What really stood out about this concert was the level of performance quality, the highest I’ve heard at CC concerts. When you have performers like Third Angle pianist Susan Smith, Colorado Quartet co-founder Diane Chaplin on cello, former Turtle Island String Quartet violist Danny Seidenberg, Oregon Symphony flutist Alicia DiDonato Paulsen and other excellent musicians giving their superb skills to this homegrown music, it adds immensely to the audience experience. Now, when are other musicians and presenters going to show up and scout some of this  listener-friendly Northwest music for use on local stages?

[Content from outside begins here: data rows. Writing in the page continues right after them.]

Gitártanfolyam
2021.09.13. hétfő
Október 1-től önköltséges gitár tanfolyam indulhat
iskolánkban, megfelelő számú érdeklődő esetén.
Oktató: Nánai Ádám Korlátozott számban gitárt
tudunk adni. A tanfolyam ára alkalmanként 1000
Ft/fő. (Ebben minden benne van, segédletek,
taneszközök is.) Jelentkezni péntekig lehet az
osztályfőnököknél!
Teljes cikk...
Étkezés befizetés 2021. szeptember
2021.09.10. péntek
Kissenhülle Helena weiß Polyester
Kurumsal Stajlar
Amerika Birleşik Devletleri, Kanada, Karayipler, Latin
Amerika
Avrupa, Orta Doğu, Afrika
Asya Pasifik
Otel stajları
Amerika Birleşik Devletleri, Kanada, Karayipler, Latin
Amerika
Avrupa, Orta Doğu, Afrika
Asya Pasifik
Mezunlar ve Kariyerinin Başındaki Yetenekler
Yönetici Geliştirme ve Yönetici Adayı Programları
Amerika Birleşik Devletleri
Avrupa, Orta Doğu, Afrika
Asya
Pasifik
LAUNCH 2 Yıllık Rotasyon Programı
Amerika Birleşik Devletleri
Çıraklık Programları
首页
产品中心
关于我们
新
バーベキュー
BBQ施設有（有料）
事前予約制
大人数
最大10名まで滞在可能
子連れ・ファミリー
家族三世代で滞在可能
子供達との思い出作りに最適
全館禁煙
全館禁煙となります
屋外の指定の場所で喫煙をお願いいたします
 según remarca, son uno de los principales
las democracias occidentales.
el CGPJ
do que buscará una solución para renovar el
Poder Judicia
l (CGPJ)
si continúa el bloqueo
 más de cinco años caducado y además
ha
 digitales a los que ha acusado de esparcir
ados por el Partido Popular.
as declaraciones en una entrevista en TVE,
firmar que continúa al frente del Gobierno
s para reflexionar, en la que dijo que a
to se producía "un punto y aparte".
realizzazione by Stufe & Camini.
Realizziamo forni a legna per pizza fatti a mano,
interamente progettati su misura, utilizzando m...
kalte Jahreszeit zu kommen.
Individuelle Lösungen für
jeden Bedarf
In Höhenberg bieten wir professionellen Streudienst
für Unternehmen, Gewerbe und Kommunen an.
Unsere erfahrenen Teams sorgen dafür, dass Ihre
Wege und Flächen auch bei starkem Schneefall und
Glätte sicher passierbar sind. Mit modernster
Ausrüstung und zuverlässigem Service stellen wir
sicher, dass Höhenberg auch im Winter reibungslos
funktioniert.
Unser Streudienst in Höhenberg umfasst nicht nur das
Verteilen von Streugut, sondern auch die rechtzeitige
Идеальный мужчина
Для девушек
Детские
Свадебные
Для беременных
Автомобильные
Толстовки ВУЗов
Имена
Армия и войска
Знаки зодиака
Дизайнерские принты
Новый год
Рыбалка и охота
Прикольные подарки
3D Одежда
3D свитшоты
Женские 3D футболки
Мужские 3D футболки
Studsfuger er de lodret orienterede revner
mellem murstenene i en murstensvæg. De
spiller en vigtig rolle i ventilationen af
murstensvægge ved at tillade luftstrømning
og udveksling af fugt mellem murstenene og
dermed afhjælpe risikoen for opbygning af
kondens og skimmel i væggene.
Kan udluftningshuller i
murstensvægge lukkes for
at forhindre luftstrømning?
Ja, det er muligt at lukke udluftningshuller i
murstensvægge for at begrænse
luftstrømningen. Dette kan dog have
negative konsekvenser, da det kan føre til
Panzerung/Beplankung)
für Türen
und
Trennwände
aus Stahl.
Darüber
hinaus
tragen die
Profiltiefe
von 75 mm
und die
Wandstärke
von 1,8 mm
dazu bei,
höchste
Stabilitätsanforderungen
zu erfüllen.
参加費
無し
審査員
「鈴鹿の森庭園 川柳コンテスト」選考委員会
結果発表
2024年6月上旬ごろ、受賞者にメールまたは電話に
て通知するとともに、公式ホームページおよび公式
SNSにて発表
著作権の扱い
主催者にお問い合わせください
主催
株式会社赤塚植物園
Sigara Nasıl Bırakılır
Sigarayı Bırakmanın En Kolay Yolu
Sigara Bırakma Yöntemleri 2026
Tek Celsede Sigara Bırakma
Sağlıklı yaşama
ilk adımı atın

So Percussion’s performance of music by John Cage, Steve Reich and the band’s own Jason Treuting at Reed College — one of the highlights of the year so far — demonstrated the young quartet’s status as one of the country’s most important musical voices, and presenter  Friends of Chamber Music‘s welcome hipness in taking an expansive of view of chamber music. The New Yorkers brought Oregon some really fresh sounds, including one of Reich’s grooviest latter-day works, 2009’s Mallet Quartet, which sounded even more appealing than it did when I heard So present its premiere in 2009. Debut performances are important, but keeping them in the repertoire really makes new music grow.

FOCM’s outreach efforts also made important connections, as happened with last year’s Calder Quartet appearances at the Portland Art Museum and elsewhere. A Sunday afternoon free performance at Multnomah County’s Central Library kept kids and families engaged and participating in some clapping and other percussion. I wonder if anyone there realized that the music was by composers who were positively vilified by critics and conservative audiences for much of their careers. Hidebound critics routinely ridiculed Cage’s concepts of chance music, his ideas about the value of non traditionally musical sounds, and the rest of his transformational contributions to 20th century arts, while Reich’s early minimalism received boos and derision in the 1960s and early ’70s and even later. The critics lacked imagination, of course, but let’s also acknowledge just how much those two geniuses changed our culture, so much so that Stomp! and Blue Man Group and other percussion-propelled performances now seem perfectly safe,  friendly and fun, even for kids and families. That long view is worth keeping in mind when we encounter new art that seems strange today.